# How to get a high quality used screen printing machine?



## peroberg (May 20, 2007)

I am interested to get hands on a high quality seccond hand screen printing machine for T-shirts. Minimum 6 colours, optimal 8 colours. 

Any ideas?


----------



## Fluid (Jun 20, 2005)

Check out the classifieds sections here at www.usscreen.com forums.

Nassau Asset Management I believe it has a printing section and sometimes has screen printing equipment. I have been getting the email notifications for quite some time now.


----------



## firemac2d (May 13, 2007)

WHat sort of quiestions should you ask a seller of a used printer. I'm kindda new at all this and I don't wanna be sold a lemon.


----------



## n.signia (Nov 21, 2007)

check out Used embroidery machines, screen printing equipment, digitizing software under the screen printing section, you will find tons of used presses and all things screen printing.

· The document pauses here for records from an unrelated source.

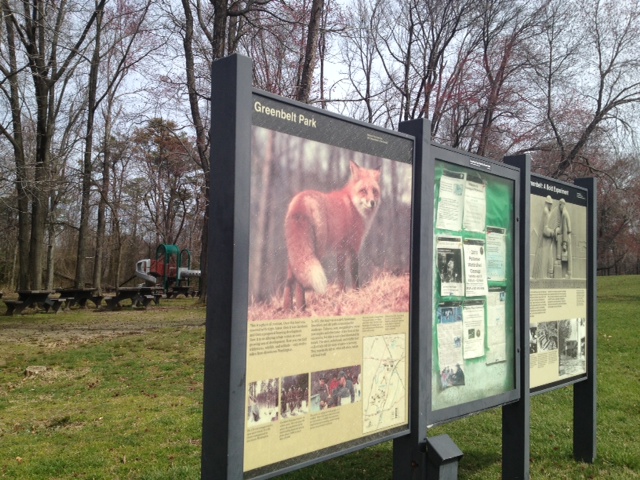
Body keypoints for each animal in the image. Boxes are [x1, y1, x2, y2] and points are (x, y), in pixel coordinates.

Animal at [284, 161, 380, 312]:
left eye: (375, 191)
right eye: (364, 190)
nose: (372, 202)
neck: (353, 205)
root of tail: (301, 199)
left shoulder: (340, 249)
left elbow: (341, 276)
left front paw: (342, 295)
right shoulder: (353, 247)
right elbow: (354, 274)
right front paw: (356, 294)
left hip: (296, 251)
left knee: (290, 276)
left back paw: (288, 308)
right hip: (317, 249)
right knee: (299, 283)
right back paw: (302, 308)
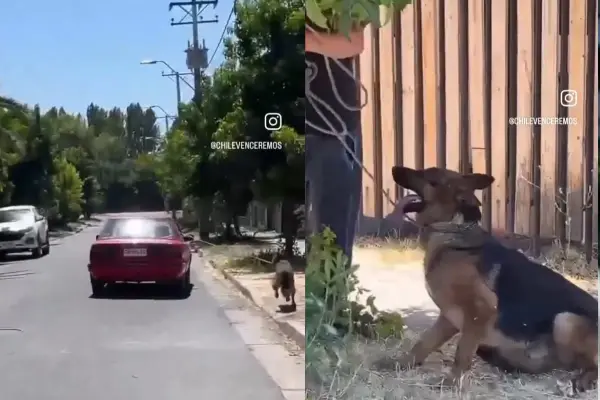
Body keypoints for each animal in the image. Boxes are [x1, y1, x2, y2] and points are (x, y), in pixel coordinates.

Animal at [394, 166, 596, 394]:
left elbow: (461, 353)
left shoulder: (479, 311)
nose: (394, 168)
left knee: (592, 364)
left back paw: (584, 379)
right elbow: (424, 342)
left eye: (429, 176)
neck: (451, 229)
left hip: (565, 320)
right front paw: (402, 363)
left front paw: (452, 383)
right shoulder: (449, 317)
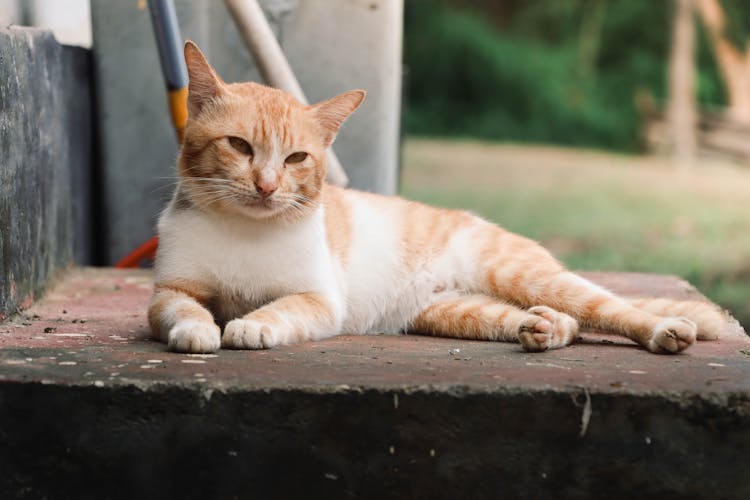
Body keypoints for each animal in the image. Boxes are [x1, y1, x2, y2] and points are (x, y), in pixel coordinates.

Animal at [148, 44, 728, 356]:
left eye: (295, 159)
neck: (245, 230)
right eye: (240, 146)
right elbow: (184, 309)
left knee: (610, 308)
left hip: (519, 273)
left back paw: (663, 331)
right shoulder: (169, 292)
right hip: (454, 310)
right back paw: (542, 328)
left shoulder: (319, 299)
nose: (268, 185)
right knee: (565, 322)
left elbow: (281, 307)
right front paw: (200, 330)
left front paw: (251, 323)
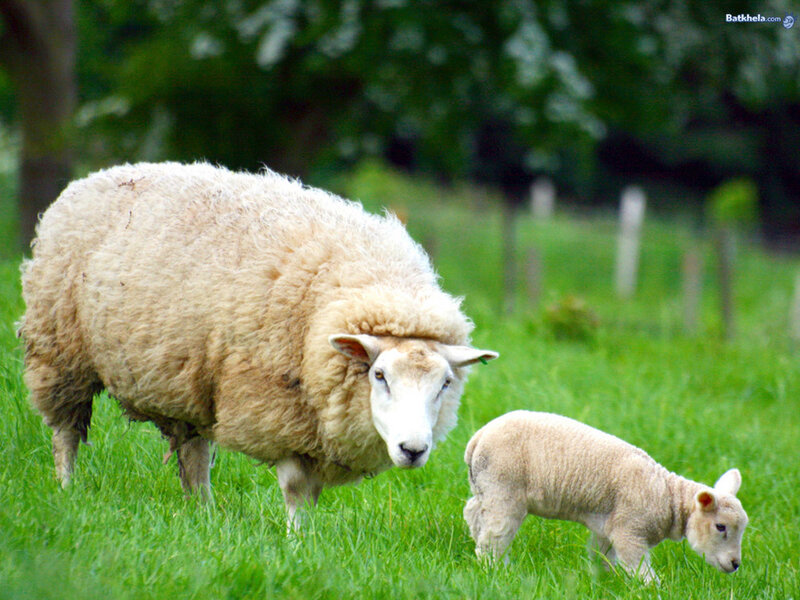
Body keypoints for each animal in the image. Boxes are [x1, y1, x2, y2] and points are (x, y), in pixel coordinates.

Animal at [19, 161, 498, 528]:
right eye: (379, 375)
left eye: (445, 384)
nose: (413, 450)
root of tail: (95, 176)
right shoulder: (277, 413)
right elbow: (297, 488)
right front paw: (297, 541)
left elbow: (311, 493)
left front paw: (308, 537)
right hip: (60, 349)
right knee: (66, 431)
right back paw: (67, 488)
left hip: (190, 380)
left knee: (193, 452)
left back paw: (203, 512)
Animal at [463, 411, 748, 582]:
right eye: (720, 526)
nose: (735, 564)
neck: (668, 498)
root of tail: (478, 438)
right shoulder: (629, 529)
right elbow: (638, 567)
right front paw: (653, 587)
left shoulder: (608, 526)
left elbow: (602, 556)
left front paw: (605, 580)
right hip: (504, 488)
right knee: (494, 536)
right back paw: (496, 568)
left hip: (485, 486)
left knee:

you'll want to ask to see pictures, how many colors/stations, does it have micro registration, get the brand name and model number and do some research, how old is it, etc...


----------



## cyber_cruiser (Sep 25, 2006)

Hi, 
Did you get any info regarding used screen printing machine ? Even i'm looking for one in India.
Kindly let me know if you have proceeded further.

Thanks,
Sampath


----------